Ближе к полудню в толпе начали сновать разносчики – торговля шла бойко: и семечками, и сушеными яблочками. Зрители поначалу одобрительно свистели и улюлюкали и отвечали на вопли нестройным эхом, но скоро утомились, и, дружно жуя и отплевываясь, стали откровенно ждать главного. Постепенно над площадью повисло молчание. Пахло мясом и нечистотами. Казалось, палачи желали угодить заскучавшей толпе – кнуты стали вздыматься все ниже, а удары никто толком не отсчитывал. Под конец преступники поднимались с помоста сами и голосили громче положенного. «Правильно, значит, скумекали, – говорили в рядах, – если уж быть сечену, то последними идти надо к мастерам заплечным, на закуску им доставаться. Ох, тертые калачи – и здесь вывернулись». Легонько понукая штыками, счастливчиков заставили присоединиться к остальным арестантам, многие из которых недвижно лежали на грязном тряпье с напрочь разодранными спинами.

Струи воды окатили плаху, ей дали немного просохнуть, и плотники споро застучали топорами. Солнце уже начало садиться, когда по толпе прошло какое-то движение. «Раз, два – взяли!» – небольшая крепкая виселица, сработанная как по заказу, уверенно встала в самом центре помоста, равно видная отовсюду – даже с самого дальнего края широкой площади. Снова забили барабаны. Усердный глашатай опять попытался прокричать приговор. «За предерзостное. Смертоубийство. Злостный разбой. Богохульное деяние. И сверх того, поношение и оскорбление. Смертною казнью…» Солдаты подтолкнули обреченных. Мальчик пошел сам, а калеку пришлось подколоть штыком, в этот раз уже по-настоящему. Он рванулся в сторону, но не тут-то было – в руках начальника караула оказалась хорошо заметная на фоне близившегося заката крученая бечева, и одноногий, едва не падая, странными скачками двинулся за ним. Взойдя на плаху, он, кажется, смирился со своей участью и не перечил, когда ему надевали петлю. И вдруг взвыл, взвился звериной прытью, заорал на всю площадь что-то ужасное, непонятное, и захлебнулся, когда расторопный ефрейтор умело засадил ему прикладом в самую оконечность тулова.

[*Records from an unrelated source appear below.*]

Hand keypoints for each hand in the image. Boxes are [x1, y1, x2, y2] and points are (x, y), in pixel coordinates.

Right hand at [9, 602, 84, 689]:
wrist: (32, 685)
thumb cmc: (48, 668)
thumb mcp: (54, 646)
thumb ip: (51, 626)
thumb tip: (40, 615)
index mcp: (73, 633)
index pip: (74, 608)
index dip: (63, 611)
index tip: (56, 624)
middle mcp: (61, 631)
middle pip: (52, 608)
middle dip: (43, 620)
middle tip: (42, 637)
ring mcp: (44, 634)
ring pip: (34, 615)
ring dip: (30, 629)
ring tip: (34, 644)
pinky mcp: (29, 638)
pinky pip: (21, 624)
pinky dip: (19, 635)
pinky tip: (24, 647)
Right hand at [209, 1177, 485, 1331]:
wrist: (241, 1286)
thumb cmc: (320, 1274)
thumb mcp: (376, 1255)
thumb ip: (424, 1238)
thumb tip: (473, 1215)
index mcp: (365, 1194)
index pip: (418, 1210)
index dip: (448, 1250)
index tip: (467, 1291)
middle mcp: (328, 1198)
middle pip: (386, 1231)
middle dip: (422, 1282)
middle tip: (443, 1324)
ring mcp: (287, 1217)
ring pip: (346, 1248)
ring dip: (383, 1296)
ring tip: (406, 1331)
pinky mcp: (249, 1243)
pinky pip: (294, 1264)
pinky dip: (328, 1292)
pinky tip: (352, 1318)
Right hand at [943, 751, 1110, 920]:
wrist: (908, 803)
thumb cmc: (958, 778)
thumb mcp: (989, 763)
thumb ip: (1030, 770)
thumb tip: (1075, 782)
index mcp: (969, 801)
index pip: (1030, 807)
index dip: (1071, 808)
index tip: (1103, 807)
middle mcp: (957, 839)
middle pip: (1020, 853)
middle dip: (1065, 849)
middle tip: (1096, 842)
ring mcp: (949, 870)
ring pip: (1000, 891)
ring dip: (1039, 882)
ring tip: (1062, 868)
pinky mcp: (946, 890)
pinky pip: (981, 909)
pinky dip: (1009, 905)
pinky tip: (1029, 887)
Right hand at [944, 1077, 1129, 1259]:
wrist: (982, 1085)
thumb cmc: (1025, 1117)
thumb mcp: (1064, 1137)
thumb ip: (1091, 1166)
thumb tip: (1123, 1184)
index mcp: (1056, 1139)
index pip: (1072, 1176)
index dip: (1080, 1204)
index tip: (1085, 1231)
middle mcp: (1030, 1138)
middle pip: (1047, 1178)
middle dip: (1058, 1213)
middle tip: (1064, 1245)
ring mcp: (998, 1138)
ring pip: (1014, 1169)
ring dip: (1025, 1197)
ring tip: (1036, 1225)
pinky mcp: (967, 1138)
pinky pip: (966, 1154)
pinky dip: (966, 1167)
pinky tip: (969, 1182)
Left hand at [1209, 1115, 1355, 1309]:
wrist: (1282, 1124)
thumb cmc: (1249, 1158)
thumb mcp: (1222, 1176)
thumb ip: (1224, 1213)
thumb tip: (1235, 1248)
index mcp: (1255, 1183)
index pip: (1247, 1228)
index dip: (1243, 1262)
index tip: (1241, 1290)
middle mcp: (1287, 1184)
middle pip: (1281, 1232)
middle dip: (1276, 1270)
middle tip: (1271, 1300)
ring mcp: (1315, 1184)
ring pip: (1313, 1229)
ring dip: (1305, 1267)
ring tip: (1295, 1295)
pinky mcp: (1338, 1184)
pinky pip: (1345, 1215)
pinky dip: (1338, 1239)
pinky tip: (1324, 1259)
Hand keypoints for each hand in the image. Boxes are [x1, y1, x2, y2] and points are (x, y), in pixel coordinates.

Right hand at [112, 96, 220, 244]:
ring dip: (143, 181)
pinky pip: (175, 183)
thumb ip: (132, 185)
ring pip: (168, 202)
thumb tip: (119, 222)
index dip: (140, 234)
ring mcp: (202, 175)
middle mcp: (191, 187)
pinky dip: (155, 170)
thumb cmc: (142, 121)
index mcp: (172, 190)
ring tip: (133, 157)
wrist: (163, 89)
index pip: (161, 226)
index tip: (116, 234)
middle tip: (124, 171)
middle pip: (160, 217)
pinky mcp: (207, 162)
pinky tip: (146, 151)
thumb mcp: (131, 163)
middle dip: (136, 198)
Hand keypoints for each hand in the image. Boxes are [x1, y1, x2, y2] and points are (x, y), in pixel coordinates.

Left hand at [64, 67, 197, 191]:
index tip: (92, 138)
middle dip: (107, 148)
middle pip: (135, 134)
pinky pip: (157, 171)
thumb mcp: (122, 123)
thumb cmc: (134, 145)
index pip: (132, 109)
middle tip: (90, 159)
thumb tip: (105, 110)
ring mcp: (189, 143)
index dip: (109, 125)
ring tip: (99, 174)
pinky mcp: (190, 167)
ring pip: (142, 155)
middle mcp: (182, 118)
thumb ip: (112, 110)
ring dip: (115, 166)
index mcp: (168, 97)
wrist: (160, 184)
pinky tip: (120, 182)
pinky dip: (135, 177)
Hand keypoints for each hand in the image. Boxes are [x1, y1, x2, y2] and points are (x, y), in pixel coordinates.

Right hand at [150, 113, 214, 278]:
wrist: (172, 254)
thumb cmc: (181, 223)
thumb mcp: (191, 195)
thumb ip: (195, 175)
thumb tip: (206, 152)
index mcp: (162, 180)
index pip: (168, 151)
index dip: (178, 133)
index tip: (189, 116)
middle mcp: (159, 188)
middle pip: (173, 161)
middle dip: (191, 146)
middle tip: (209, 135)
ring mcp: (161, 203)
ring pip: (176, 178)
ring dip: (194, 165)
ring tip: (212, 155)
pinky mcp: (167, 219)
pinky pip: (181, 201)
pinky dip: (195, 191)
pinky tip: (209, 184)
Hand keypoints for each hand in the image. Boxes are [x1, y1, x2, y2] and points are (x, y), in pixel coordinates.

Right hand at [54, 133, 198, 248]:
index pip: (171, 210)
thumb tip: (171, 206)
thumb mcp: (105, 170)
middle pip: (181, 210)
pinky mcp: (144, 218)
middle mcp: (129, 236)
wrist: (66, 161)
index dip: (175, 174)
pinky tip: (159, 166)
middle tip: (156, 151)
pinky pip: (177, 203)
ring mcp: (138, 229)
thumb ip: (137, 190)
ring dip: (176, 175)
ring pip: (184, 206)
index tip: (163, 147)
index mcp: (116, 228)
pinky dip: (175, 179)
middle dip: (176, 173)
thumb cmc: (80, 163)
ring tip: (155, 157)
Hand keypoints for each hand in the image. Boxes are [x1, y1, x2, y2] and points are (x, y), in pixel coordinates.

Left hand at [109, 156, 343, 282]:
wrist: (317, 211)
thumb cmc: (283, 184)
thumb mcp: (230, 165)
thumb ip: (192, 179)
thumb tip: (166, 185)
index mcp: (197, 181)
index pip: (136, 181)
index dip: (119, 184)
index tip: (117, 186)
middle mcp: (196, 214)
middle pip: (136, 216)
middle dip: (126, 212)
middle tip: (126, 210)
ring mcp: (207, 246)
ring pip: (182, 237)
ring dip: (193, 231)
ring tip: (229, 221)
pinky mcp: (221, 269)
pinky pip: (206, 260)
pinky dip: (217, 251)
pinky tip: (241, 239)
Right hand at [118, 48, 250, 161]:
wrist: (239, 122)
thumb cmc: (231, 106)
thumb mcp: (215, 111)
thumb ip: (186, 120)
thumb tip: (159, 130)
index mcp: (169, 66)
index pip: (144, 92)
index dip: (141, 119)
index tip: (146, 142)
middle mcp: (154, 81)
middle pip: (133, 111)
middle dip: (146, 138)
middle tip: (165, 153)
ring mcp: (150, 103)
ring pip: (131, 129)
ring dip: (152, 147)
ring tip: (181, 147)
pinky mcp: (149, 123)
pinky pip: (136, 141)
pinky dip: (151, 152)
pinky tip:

Мальчик стоял на скамье, вытянувшись как по струнке, он с готовностью продел шею в веревку и поцеловал поднесенный крест. Толпа его, видимо, жалела, да и пребывала в более добром настроении, не то что утром, когда радостно приветствовала объявление о казни, которую заслужили все пойманные и изобличенные бунтовщики. «Ах, – раздавалось то и дело, – каков, скажи, жребий. Не по правде, ребята, ему помирать, не за свои грехи». Тут изнывавший от боли калека оступился и, по-обезьяньи дернув ногой, повалил набок смертную скамью. Палачи посмотрели на офицера-распорядителя – он недовольно махнул рукой, тогда они ловко скакнули, схватили приступку и окончательно отволокли ее в сторону. Одноногий тяжело обвис в петле, только плечи слегка дрогнули и расправились, чтобы сразу опуститься и застыть. В противоположность ему, юноша схватился за шею и стал изо всех сил раздирать затянувшуюся на ней веревку. Ноги его плясали во все стороны, задирались, из-под штанин обильно потекла жидкость. «Ай, срам!» – внятно сказал кто-то из глубины толпы. Ни один из зрителей не двинулся с места. Площадь окоченела и внимательно наблюдала за действом. Никто не решался громко дышать или, тем более, сплюнуть налипшую на губах шелуху.